Learning Using Privileged Information for Zero-Shot Action Recognition
This work addresses the challenge of recognizing unseen video actions, which is important for applications like video analysis, but it is incremental as it builds on existing zero-shot learning frameworks.
The paper tackles the problem of zero-shot action recognition by using object semantics as privileged information to narrow the semantic gap between visual and semantic spaces, resulting in state-of-the-art performance on Olympic Sports, HMDB51, and UCF101 datasets.

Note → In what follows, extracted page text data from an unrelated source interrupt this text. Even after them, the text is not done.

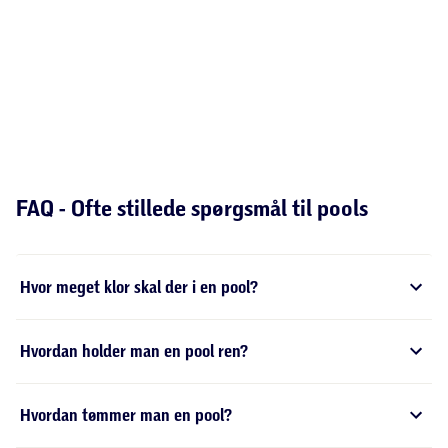
Sådan rengør og vedligeholder du din pool
Det er vigtigt, at du vedligeholder din pool for at få mest
glæde ud af den. I denne guide får du råd og vejledning til,
hvordan du bedst vedligeholder og rengør din pool samt
opbevaring i vinterhalvåret, så I kan få glæde af den i flere
sæsoner.
Populære brands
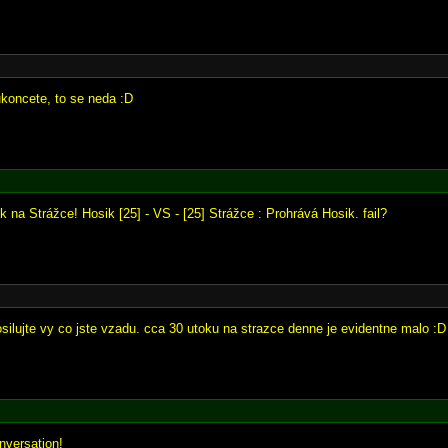
ukoncete, to se neda :D
k na Strážce! Hosik [25] - VS - [25] Strážce : Prohrává Hosik. fail?
osilujte vy co jste vzadu. cca 30 utoku na strazce denne je evidentne malo :D
onversation!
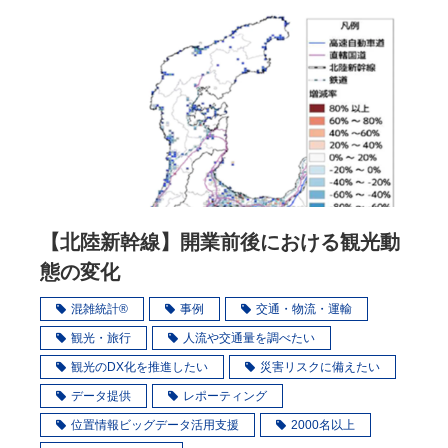
【北陸新幹線】開業前後における観光動
態の変化
混雑統計®
事例
交通・物流・運輸
観光・旅行
人流や交通量を調べたい
観光のDX化を推進したい
災害リスクに備えたい
データ提供
レポーティング
位置情報ビッグデータ活用支援
2000名以上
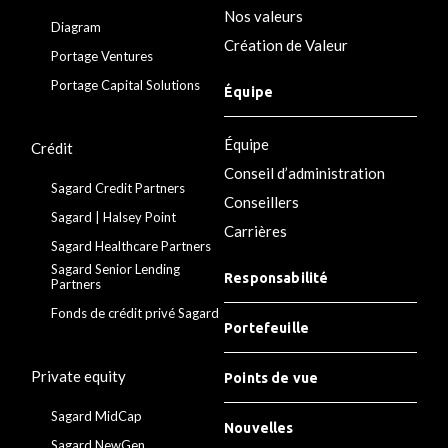
Nos valeurs
Diagram
Création de Valeur
Portage Ventures
Portage Capital Solutions
Équipe
Équipe
Crédit
Conseil d’administration
Sagard Credit Partners
Conseillers
Sagard | Halsey Point
Carrières
Sagard Healthcare Partners
Sagard Senior Lending
Responsabilité
Partners
Fonds de crédit privé Sagard
Portefeuille
Private equity
Points de vue
Sagard MidCap
Nouvelles
Sagard NewGen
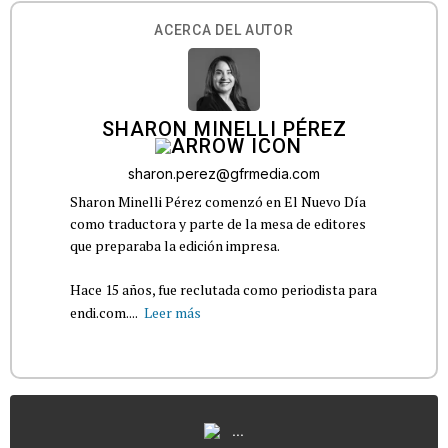
ACERCA DEL AUTOR
SHARON MINELLI PÉREZ
sharon.perez@gfrmedia.com
Sharon Minelli Pérez comenzó en El Nuevo Día
como traductora y parte de la mesa de editores
que preparaba la edición impresa.
Hace 15 años, fue reclutada como periodista para
endi.com....
Leer más
...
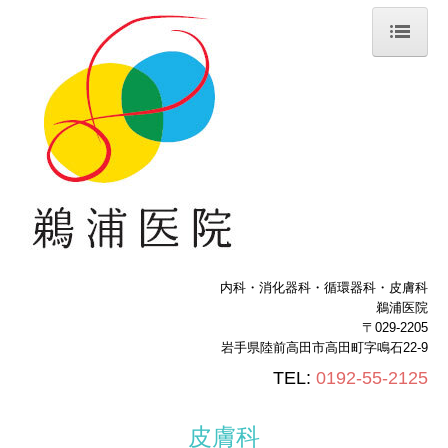
ホーム
院長挨拶
診療のご案内
生活習慣病
皮膚科
内科・消化器科・循環器科・皮膚科
腸活外来
鵜浦医院
〒029-2205
検査
岩手県陸前高田市高田町
字
鳴石22-9
TEL:
0192-55-2125
ドクターUの3分健康法
皮膚科
施設・設備紹介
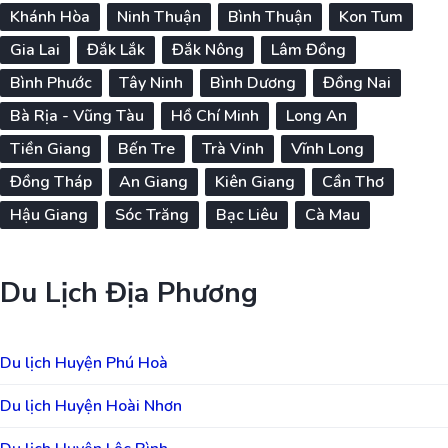
Khánh Hòa
Ninh Thuận
Bình Thuận
Kon Tum
Gia Lai
Đắk Lắk
Đắk Nông
Lâm Đồng
Bình Phước
Tây Ninh
Bình Dương
Đồng Nai
Bà Rịa - Vũng Tàu
Hồ Chí Minh
Long An
Tiền Giang
Bến Tre
Trà Vinh
Vĩnh Long
Đồng Tháp
An Giang
Kiên Giang
Cần Thơ
Hậu Giang
Sóc Trăng
Bạc Liêu
Cà Mau
Du Lịch Địa Phương
Du lịch Huyện Phú Hoà
Du lịch Huyện Hoài Nhơn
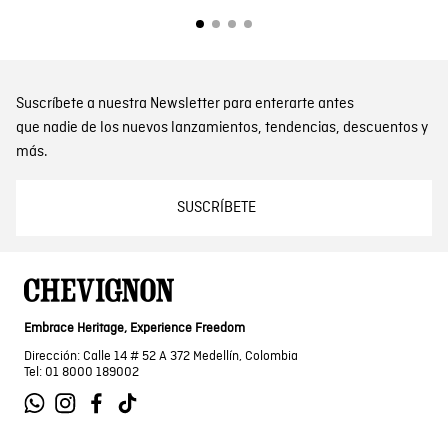
Suscríbete a nuestra Newsletter para enterarte antes
que nadie de los nuevos lanzamientos, tendencias, descuentos y
más.
SUSCRÍBETE
Embrace Heritage, Experience Freedom
Dirección: Calle 14 # 52 A 372 Medellín, Colombia
Tel: 01 8000 189002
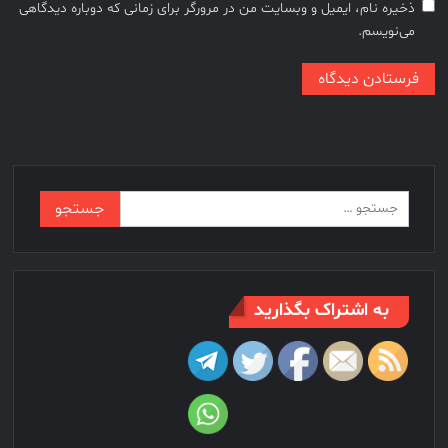
ذخیره نام، ایمیل و وبسایت من در مرورگر برای زمانی که دوباره دیدگاهی
می‌نویسم.
جستجو
برای:
به اشتراک بگذارید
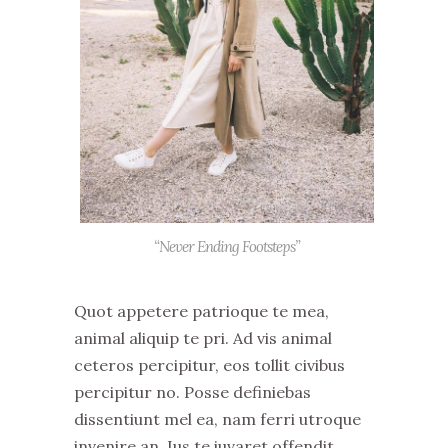
“Never Ending Footsteps”
Quot appetere patrioque te mea,
animal aliquip te pri. Ad vis animal
ceteros percipitur, eos tollit civibus
percipitur no. Posse definiebas
dissentiunt mel ea, nam ferri utroque
invenire an. Ius te iuvaret offendit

Zero-Shot Action Recognition (ZSAR) aims to recognize video actions that have never been seen during training. Most existing methods assume a shared semantic space between seen and unseen actions and intend to directly learn a mapping from a visual space to the semantic space. This approach has been challenged by the semantic gap between the visual space and semantic space. This paper presents a novel method that uses object semantics as privileged information to narrow the semantic gap and, hence, effectively, assist the learning. In particular, a simple hallucination network is proposed to implicitly extract object semantics during testing without explicitly extracting objects and a cross-attention module is developed to augment visual feature with the object semantics. Experiments on the Olympic Sports, HMDB51 and UCF101 datasets have shown that the proposed method outperforms the state-of-the-art methods by a large margin.